As far as can be judged from the Home Office reports, he said, “no new material which could justify change of policy was collected by the Team during their visit to Eritrea except the questionable information provided by the President’s advisor, Yemane Gebreab, and the Minister of Foreign Affairs, regarding the duration of the Eritrean National Service,” that it was now limited to 18 months. The Home Office reports said the authors were told by the Eritrean President’s Adviser Yemane Gebreab, that “from November 2014 national service is reverting to a duration of 18 months. This will now all be based in military …This has started with the 27th round and people have been informed we have had meetings with students and families at Sawa.We do not want to publicize this by a presidential announcement—this is not how we wish to do things.”
Professor Gaim says categorically there no evidence whatsoever for this apart from this statement. The indefinite nature of the national service has not changed in practice or at a policy level. What the report calls “up-to-date information from inside Eritrea” is only drawn from the discredited report of the Danish Immigration Service. He went on: “information obtained from Eritrea, including from the Sawa military camp indicate that no such information was disseminated to students or conscripts. Conscription is continuing as before.” He also notes that in any case, there is nothing in the Home Office reports about the hundreds of thousands of others forced to join the national service before November 2014 when the 27th round took place. In other words, the vast majority of national service conscripts from the first 26 rounds will still remain under indefinite conscription.
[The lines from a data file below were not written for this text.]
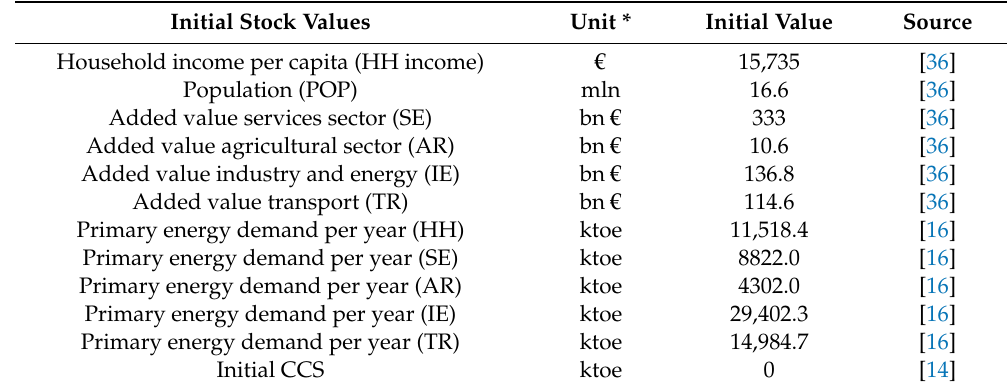
Table 1. Initial stock values (price level = 2010) for the demographic sub-system.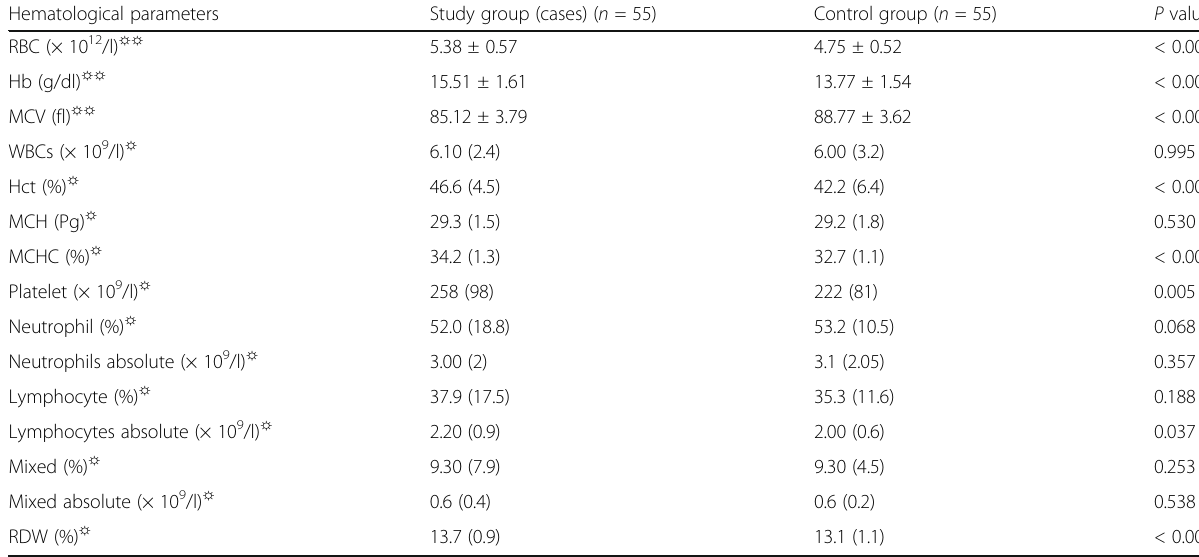
Table 3 Comparison of hematological parameters of study participants Hematological parameters Study group (cases) ( n = 55)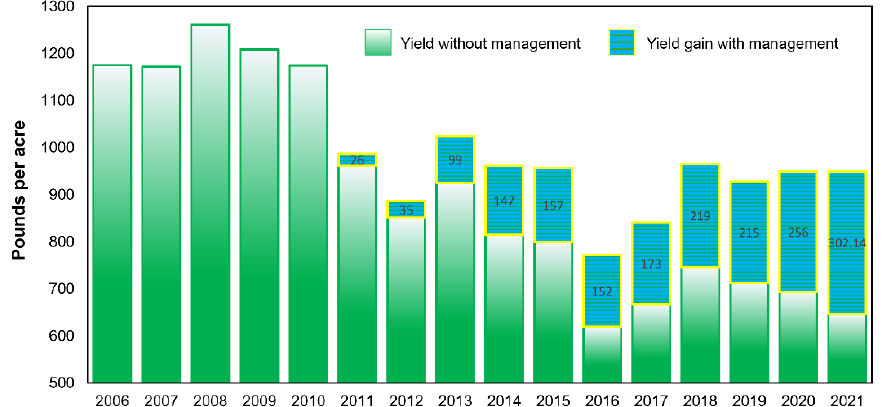
Figure 3. Average coffee yield (pounds of parchment coffee per acre) across all Hawaii farms from 2006 to 2021 and gain in yield due to all combined CBB management beginning in 2011.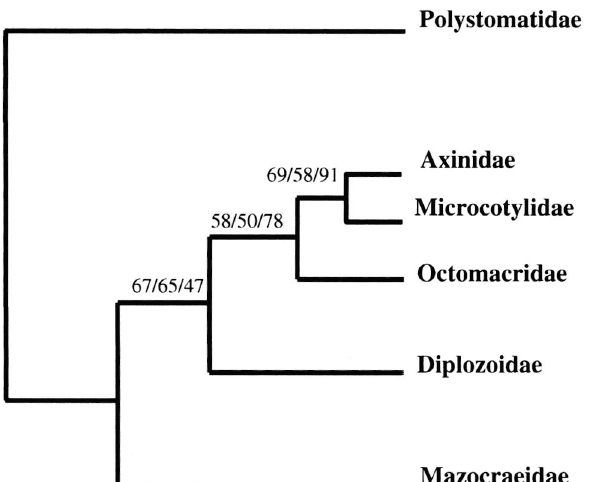
Fig. 1. - Molecular Phylogenetic relationship between Diplozoidae, Octomacridae and other teleost's Polyopisthocotylea inferred from partial 18S rDNA sequences and partial 28S rDNA sequences. We have compiled the 18S rDNA and the 28S rDNA sequences in the same phylogenetic analysis and we obtained a most strongly sup­ ported topology than the separate analysis. Numbers on branching are the bootstrap proportion calculated with 500 iterations respec­ tively with bio neighbour-joining method, MP and ML. The likeli­ hood for other imposed topology was tested with Phylowin and this tree still the best one. The relative rate of evolution of internal branches was estimated with RRTree to detect a potential "long- branch" effect. Only the Mazocraeidae show a significantly faster evo­ lutionary rate compared to the other Polyopisthocotyleans using Neo- polystoma as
Professor Gaim said the indefinite national service and the associated severe punishment regime has been driving tens of thousands of Eritreans to flee in search of international protection with the number arriving in EU member states increasing dramatically in recent months. He concluded that “It seems that the sole purpose of the Home Office Guidelines is to stem this flow disregarding the consequences on those who desperately need protection against persecution, forced labor, accompanied with severe punishment regimes.” He concludes that most of the Home Office recommendations are drawn “from a deeply flawed source that has been discredited by those who worked on it and by many who are familiar with the situation in Eritrea” and adds that “it is disturbing that the UK Home Office is resorting to such unsafe practices that jeopardize the lives of many asylum seekers and the UK’s obligations to them under the refugee convention and EU and UN treaties.”
Last weekend, Italian navy and coastguard ships rescued some 1,500 refugees and asylum seekers from five boats in less than 24 hours. Three of the boats were in difficulties off the coast of Libya. More than 3,000 people died last year attempting to cross the sea from Libya in unseaworthy and over-crowed boats, many of them Eritreans. In the first two months of this year, arrivals were up 43% of the same period last year.